In a product development scenario, we have the ability to control the arrival rate of our system based on the amount of work we place into the queue at any given time. This is one of the primary reasons to avoid having an endless backlog and instead to focus on smaller batches at a time, typically over a 6-12 week time period. By controlling the arrival rate while providing buffer, we can prevent the system from being overloaded. In a scenario such as Feature A growing from 250 to 500 tasks, we may re-evaluate whether everything involved is necessary or whether it could be broken into smaller, releasable parts for example.

Multiple queues feeding into the same system, however, can permanently congest the system if you don't have a means of controlling the flow rate. Projects have a beginning and an end. Products do not. A new system that has no customers, no feedback and hasn't launched yet will have an extremely predictable and rapid rate of work flowing through the queue from your team. The moment that system goes live with real customers a new queue is created...the support queue. Also called Unplanned Work according to The Phoenix Project, which is a must read. The support queue has a flow rate that is outside of your internal control. If work from the support queue will also feed into the same feature development team, it can use up their planned buffer, overload the system and cause variability spikes to cascade throughout.

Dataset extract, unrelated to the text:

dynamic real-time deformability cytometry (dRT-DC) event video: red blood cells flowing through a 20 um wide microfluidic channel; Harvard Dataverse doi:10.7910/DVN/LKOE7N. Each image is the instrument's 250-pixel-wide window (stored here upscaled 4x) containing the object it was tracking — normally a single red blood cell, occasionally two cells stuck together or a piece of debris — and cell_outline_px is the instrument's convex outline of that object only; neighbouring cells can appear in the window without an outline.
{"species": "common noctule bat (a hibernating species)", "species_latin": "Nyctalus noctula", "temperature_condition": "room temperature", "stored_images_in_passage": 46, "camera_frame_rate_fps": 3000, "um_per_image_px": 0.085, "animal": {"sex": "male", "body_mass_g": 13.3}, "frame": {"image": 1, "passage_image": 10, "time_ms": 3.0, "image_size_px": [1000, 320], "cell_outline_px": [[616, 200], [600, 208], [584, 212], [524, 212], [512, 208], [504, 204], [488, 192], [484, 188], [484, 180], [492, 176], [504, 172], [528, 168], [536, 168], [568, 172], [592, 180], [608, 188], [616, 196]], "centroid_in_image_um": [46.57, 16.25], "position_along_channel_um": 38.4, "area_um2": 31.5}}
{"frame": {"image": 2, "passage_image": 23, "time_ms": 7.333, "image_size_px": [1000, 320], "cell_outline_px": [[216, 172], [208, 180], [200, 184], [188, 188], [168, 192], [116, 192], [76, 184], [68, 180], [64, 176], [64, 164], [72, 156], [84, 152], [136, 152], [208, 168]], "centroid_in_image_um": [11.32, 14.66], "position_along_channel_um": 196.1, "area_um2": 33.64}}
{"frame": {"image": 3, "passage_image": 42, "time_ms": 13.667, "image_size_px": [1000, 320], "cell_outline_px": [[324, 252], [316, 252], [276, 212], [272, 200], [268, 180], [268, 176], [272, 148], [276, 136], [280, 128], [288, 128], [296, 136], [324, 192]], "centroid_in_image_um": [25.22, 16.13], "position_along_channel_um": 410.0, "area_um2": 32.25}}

There is one way to control the flow rate from the support queue: quality control and rapid response to support issues. Higher quality control is designed to reduce the output of issues which could potentially trigger support requests. Rapid response allows you to immediately deal with any issues that quality control didn't catch but your customers did. Address customer issues as your first priority, find and resolve the root causes, improve your quality control process to ensure that it would catch similar issues in the future before your customers do. Some organizations will have a dedicated production support team, designed to absorb the influx from the support queue which can work, but in order to make that work this team much also have the authority to institute preventative measures to create influence on long term quality control.

If you do that, you will reduce or stop the flow rate from the support queue and allow your team to focus on maximizing the flow of new features long term. If you choose to ignore or downplay the support queue to focus on shipping new features, the result will be a perpetually clogged system of developers that is always behind schedule. It's a mathematical certainty.

Our Conundrum

So here is the answer to our early question: How do we estimate in a way that generates value for the time we put into the process, remains accurate over longer periods of time, allows us to track a rate of progress for purposes of capacity planning, deals with changes in scope from new feedback and avoids breakdowns in estimating patterns across different teams?

We focus on understanding the problem as a team, documenting the work required and eliminating our uncertainties by breaking the work down into queues of tasks. We adjust the tasks as we receive new information or scope changes, track average task rates for the teams for projection and capacity planning without having to provide estimates at all. All of our time spent planning produces output that is both useful and reliable. Even months or years later, the task plan can be reviewed and adjusted if certain tasks are no longer required based on changes in the system during that time. As a bonus, we gain better accountability and agility by utilizing a reliable leading indicator to adjust our decisions early in the process.

Now we can more reliably prioritize our future plans based on the expected Return on Investment using the Queue Size (Job Size) as a stand in for the anticipated cost. To refine this even further, we can use a process Reinertsen calls Weighted Shortest Job First (WSJF), but that's another post for another day.

Story points are pointless, unreliable and designed to fail from their very conception. Instead spend your time on something meaningful, valuable and reliable; measure queues.